Anyway, the good news is I was booked executive class to Ireland. This is good not because of the flight itself, but because it means i have access to the executive lounge during the 4 hour delay. This lounge is amazing – free expensive beer, expensive wine, expensive food. Rich people sure know to live. What strikes me most about it, however, is the absence of advertising, the total absence of commercialization of the space. This isn’t to say the space is neutral – it privileges certain kinds of body movement, intellectual style (through which newspapers and magazines are available for free), and diet (not so many vegan options). But, there is nothing about the space encouraging me to buy things I don’t need, or to over-consume. The amazing thing about a fridge full of free beer in a place like this is that no one over-drinks.
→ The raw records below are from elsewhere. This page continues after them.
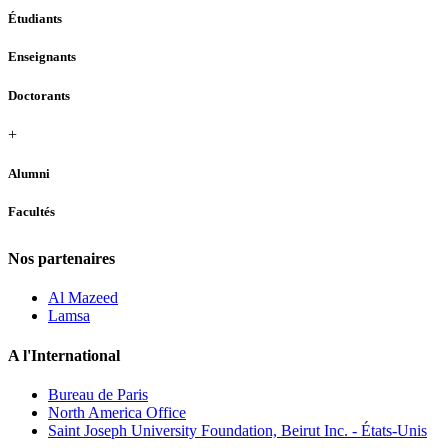
Étudiants
Enseignants
Doctorants
+
Alumni
Facultés
Nos partenaires
Al Mazeed
Lamsa
A l'International
Bureau de Paris
North America Office
Saint Joseph University Foundation, Beirut Inc. - États-Unis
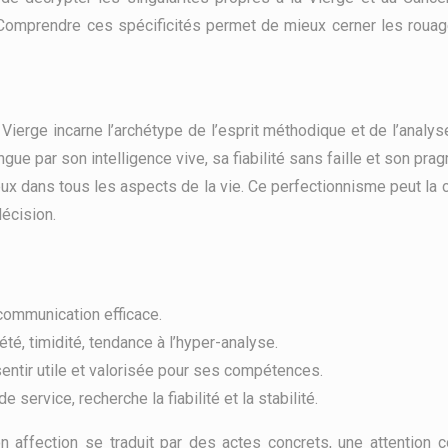
 Comprendre ces spécificités permet de mieux cerner les roua
 Vierge incarne l’archétype de l’esprit méthodique et de l’analys
gue par son intelligence vive, sa fiabilité sans faille et son pra
ux dans tous les aspects de la vie. Ce perfectionnisme peut la c
décision.
, communication efficace.
été, timidité, tendance à l’hyper-analyse.
sentir utile et valorisée pour ses compétences.
service, recherche la fiabilité et la stabilité.
 affection se traduit par des actes concrets, une attention c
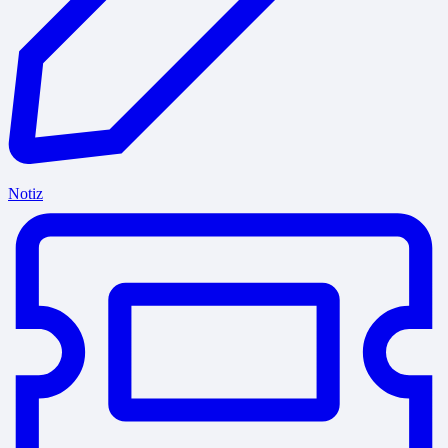
Notiz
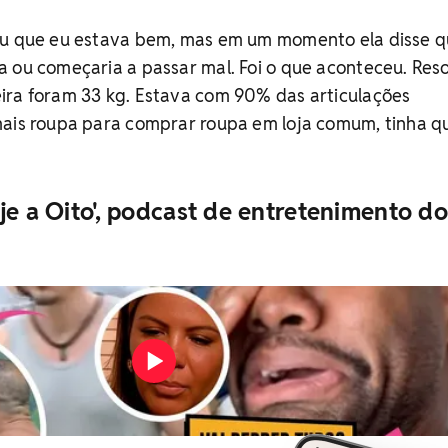
ou que eu estava bem, mas em um momento ela disse q
 ou começaria a passar mal. Foi o que aconteceu. Reso
ira foram 33 kg. Estava com 90% das articulações
mais roupa para comprar roupa em loja comum, tinha q
je a Oito', podcast de entretenimento do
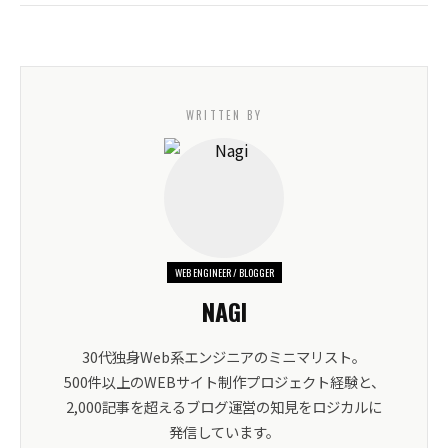
WRITTEN BY
WEB ENGINEER / BLOGGER
NAGI
30代独身Web系エンジニアのミニマリスト。
500件以上のWEBサイト制作プロジェクト経験と、
2,000記事を超えるブログ運営の知見をロジカルに
発信しています。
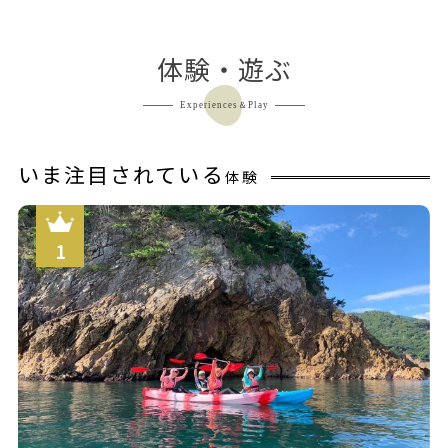
ン
体験・遊ぶ
Experiences＆Play
いま注目されている
体験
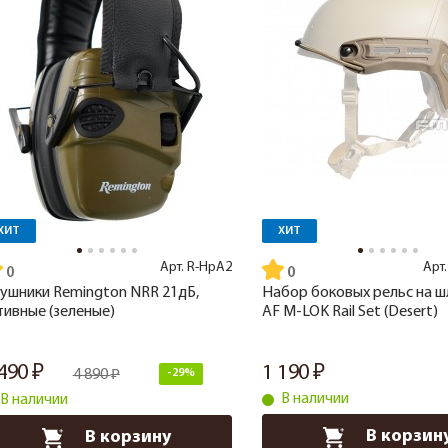
ХИТ
ХИТ
Арт.
R-HpA2
Арт
ушники Remington NRR 21дБ,
Набор боковых рельс на 
тивные (зеленые)
AF M-LOK Rail Set (Desert)
 490
1 190
4 890
-29%
В наличии
В наличии
В корзин
В корзину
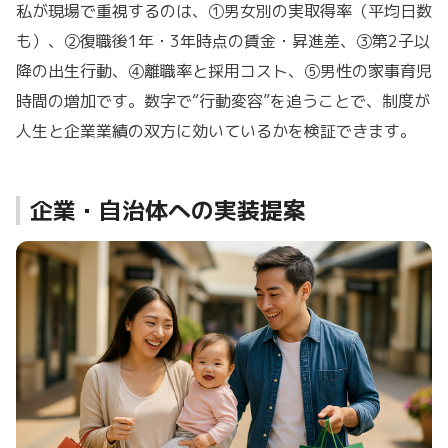
私が現場で重視するのは、①男女別の実取得率（平均日数
も）、②復職後1年・3年時点の賃金・昇進差、③第2子以
降の出生行動、④離職率と採用コスト、⑤男性の家事育児
時間の増加です。数字で“行動変容”を追うことで、制度が
人生と企業業績の双方に効いているかを検証できます。
企業・自治体への実装提案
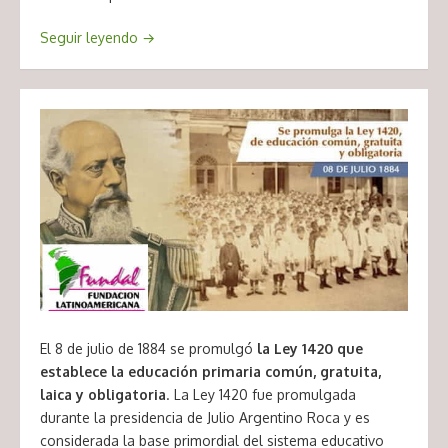
Seguir leyendo
→
El 8 de julio de 1884 se promulgó
la Ley 1420 que
establece la educación primaria común, gratuita,
laica y obligatoria
. La Ley 1420 fue promulgada
durante la presidencia de Julio Argentino Roca y es
considerada la base primordial del sistema educativo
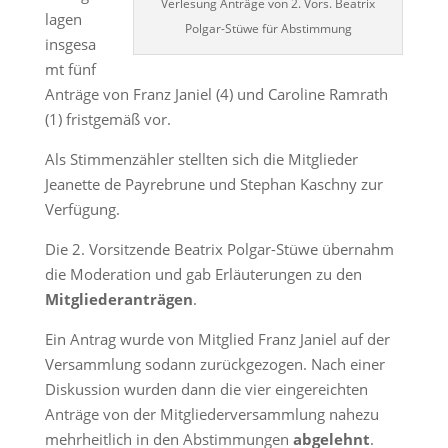
Verlesung Anträge von 2. Vors. Beatrix
lagen
Polgar-Stüwe für Abstimmung
insgesa
mt fünf
Anträge von Franz Janiel (4) und Caroline Ramrath
(1) fristgemäß vor.
Als Stimmenzähler stellten sich die Mitglieder
Jeanette de Payrebrune und Stephan Kaschny zur
Verfügung.
Die 2. Vorsitzende Beatrix Polgar-Stüwe übernahm
die Moderation und gab Erläuterungen zu den
Mitgliederanträgen
.
Ein Antrag wurde von Mitglied Franz Janiel auf der
Versammlung sodann zurückgezogen. Nach einer
Diskussion wurden dann die vier eingereichten
Anträge von der Mitgliederversammlung nahezu
mehrheitlich in den Abstimmungen
abgelehnt
.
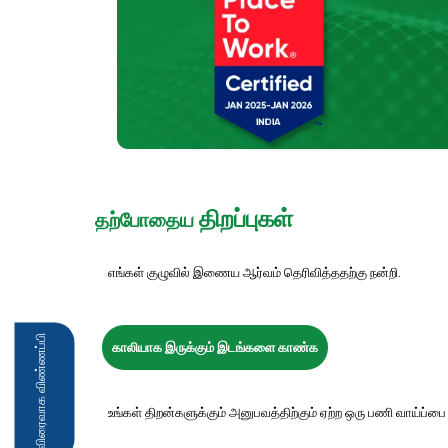
திறப்புகள்
தற்போதைய
எங்கள் குழுவில் இணைய ஆர்வம் தெரிவித்ததற்கு நன்றி.
விரைவாக விண்ணப்பி
காலியாக இருக்கும் இடங்களை காண்க
உங்கள் திறன்களுக்கும் அனுபவத்திற்கும் ஏற்ற ஒரு பணி வாய்ப்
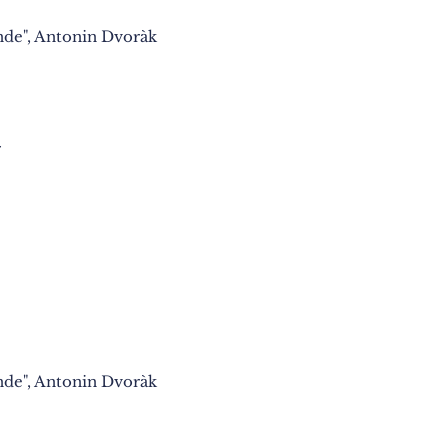
de", Antonin Dvoràk
r
de", Antonin Dvoràk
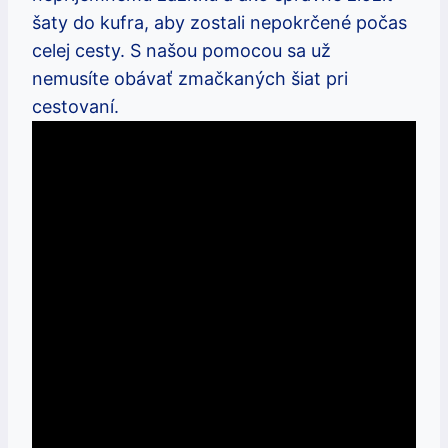
šaty do kufra,⁣ aby zostali nepokrčené‍ počas
‍celej cesty.⁤ S⁣ našou ⁤pomocou sa už
⁤nemusíte obávať‍ zmačkaných⁢ šiat pri
cestovaní.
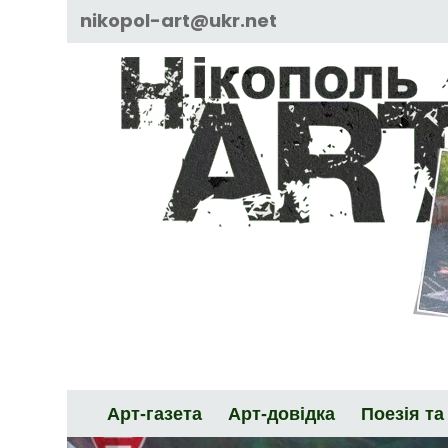
Skip
nikopol-art@ukr.net
to
content
Арт-газета
Арт-довідка
Поезія та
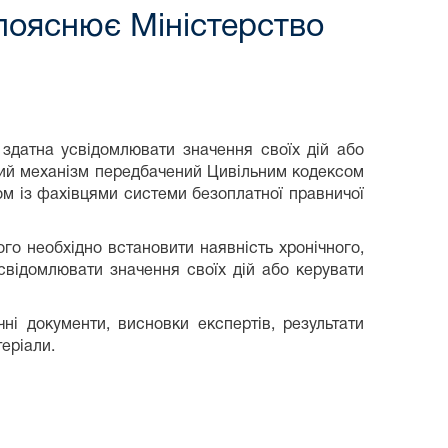
пояснює Міністерство
 здатна усвідомлювати значення своїх дій або
акий механізм передбачений Цивільним кодексом
зом із фахівцями системи безоплатної правничої
го необхідно встановити наявність хронічного,
усвідомлювати значення своїх дій або керувати
ні документи, висновки експертів, результати
теріали.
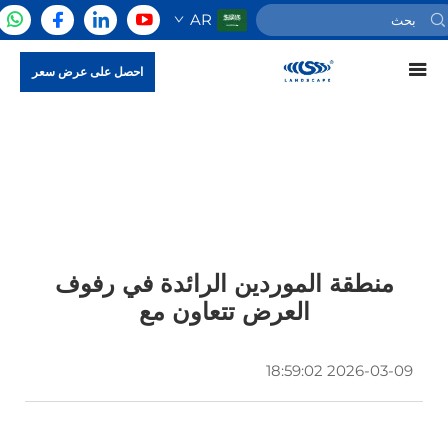
AR
احصل على عرض سعر
منطقة الموردين الرائدة في رفوف
العرض تتعاون مع
2026-03-09 18:59:02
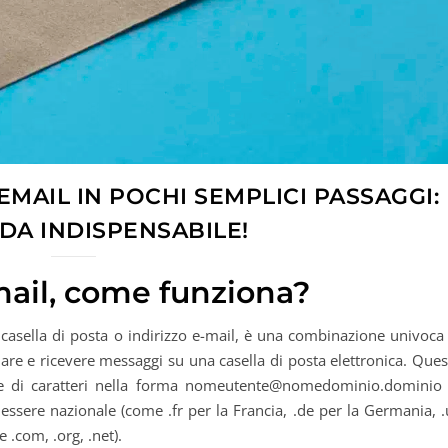
EMAIL IN POCHI SEMPLICI PASSAGGI:
DA INDISPENSABILE!
mail, come funziona?
 casella di posta o indirizzo e-mail, è una combinazione univoca
viare e ricevere messaggi su una casella di posta elettronica. Que
 di caratteri nella forma
nomeutente@nomedominio.dominio
 essere nazionale (come .fr per la Francia, .de per la Germania, 
 .com, .org, .net).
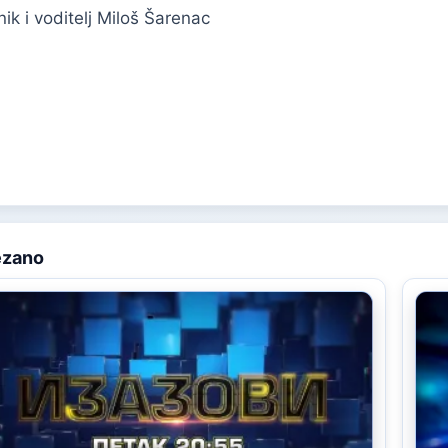
ik i voditelj Miloš Šarenac
ezano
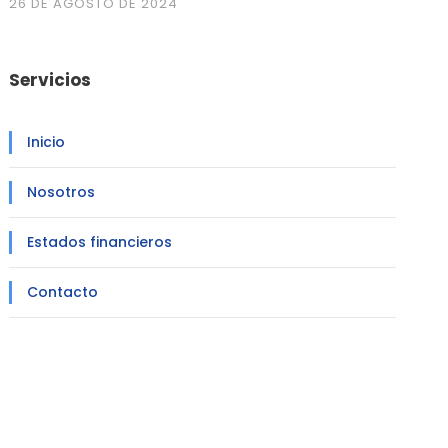
26 DE AGOSTO DE 2024
Servicios
Inicio
Nosotros
Estados financieros
Contacto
I’ve said before that I think we should get rid of most restaurants and replace them with free food supply for all (non-luxury). I think this would reduce over-eating radically, because of the diminishing marginal price of fast food (always a “better deal” if you supersize). The fact that it works here indicates that it could work in the rest of society – all that’s required is the destruction of the public relations industry.
I should get back to readings for the philosophy program.